東海エリア、特に愛知県や静岡県において特筆すべきなのは、トヨタグループをはじめとする世界的な製造業の工場内メンテナンス需要の大きさです。既存工場の老朽化に伴う修繕や、生産ラインの変更に伴う改修工事は、景気の影響を受けにくい安定した収益源となります。

これらの工場出入り許可や長年の施工実績を持つ企業は、M&A市場において極めて高い評価を受けます。大手メーカーのサプライチェーンに深く組み込まれている事実は、買い手にとって新規参入が事実上不可能な市場へのパスポートを手に入れることを意味するからです。

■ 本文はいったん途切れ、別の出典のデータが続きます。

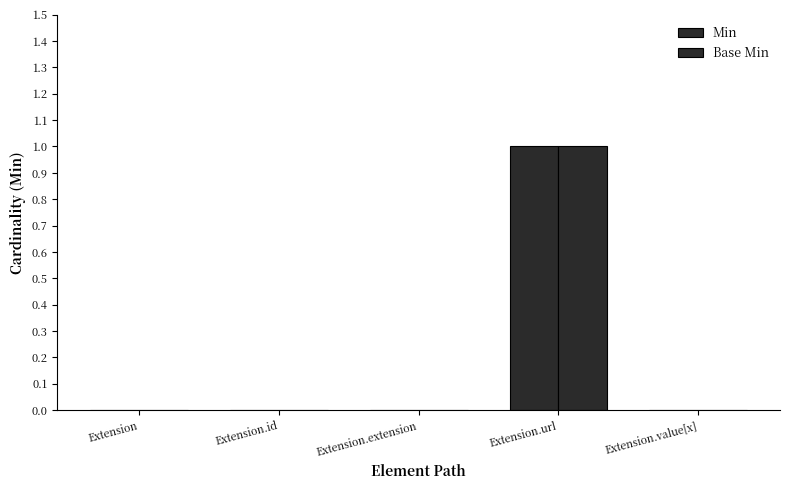

List the labels in order of value, largest first.

Extension.url, Extension, Extension.id, Extension.extension, Extension.value[x]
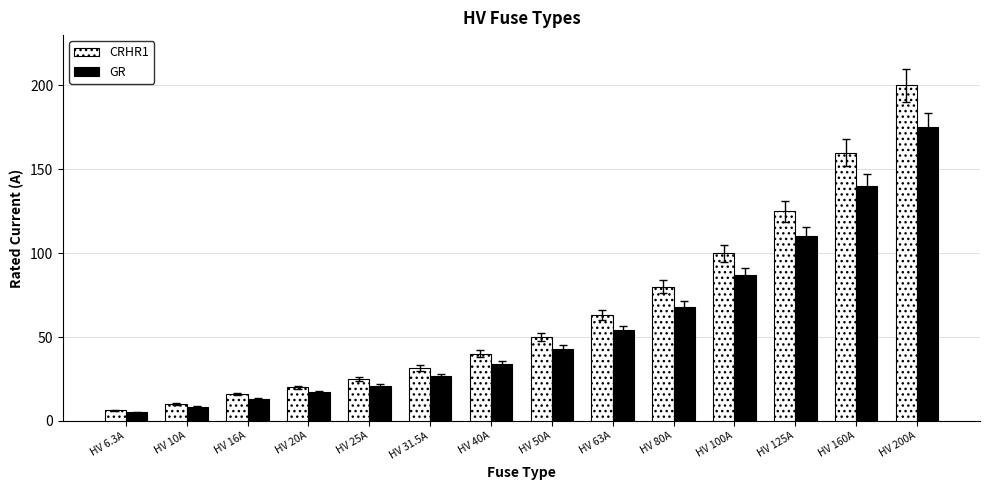

Is it true that GR equals 40.9 at HV 80A?

False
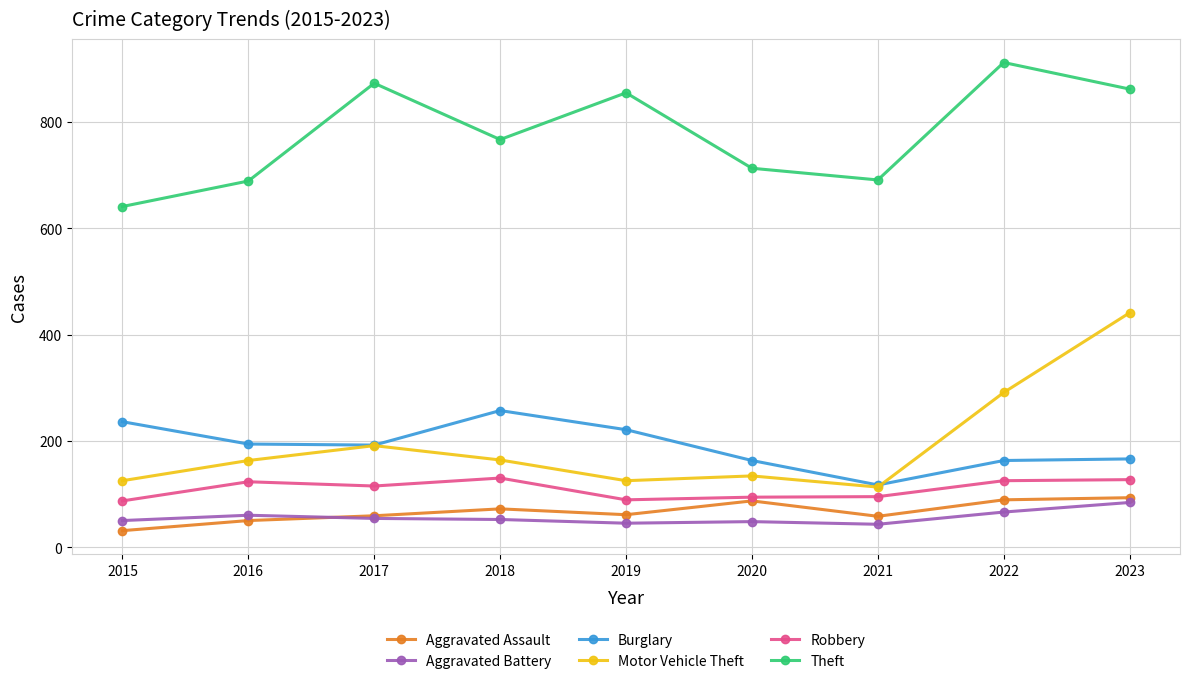

What is the greatest value displayed?

912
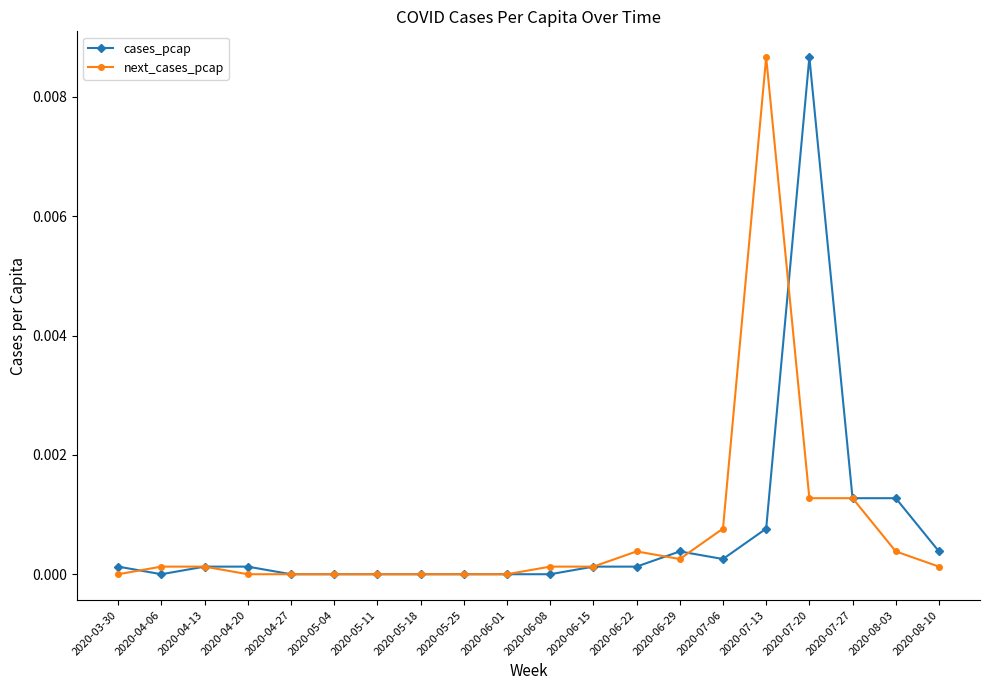

True or false: next_cases_pcap has a value of 0.0 at 2020-07-27.

True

また、伊勢湾岸道や新東名高速道路の沿線では、EC市場の拡大に伴う大型物流施設の建設ラッシュが続いています。こうした大規模な民間工事の実績、あるいは特定のデベロッパーとの継続的な取引関係を持つ建設会社も、将来の収益性が確実視され、評価額が跳ね上がる傾向にあります。

建設会社を売却するメリットと買い手の狙い

建設業のM&Aは、売り手と買い手の双方が抱える課題を補完し合う関係にあり、非常に成約率が高いのが特徴です。売り手側にとっては、単なる現金化以上の安心と成長を得ることができ、買い手側にとっては時間と専門性を瞬時に手に入れることができます。

東海の建設業経営者は、地元の信頼を裏切りたくないという想いが強いものですが、M&Aはむしろその信頼を守るための手段となります。大手資本の傘下に入ることで、資金繰りの悩みから解放され、最新のITツールや重機を導入して現場の負担を軽減できるからです。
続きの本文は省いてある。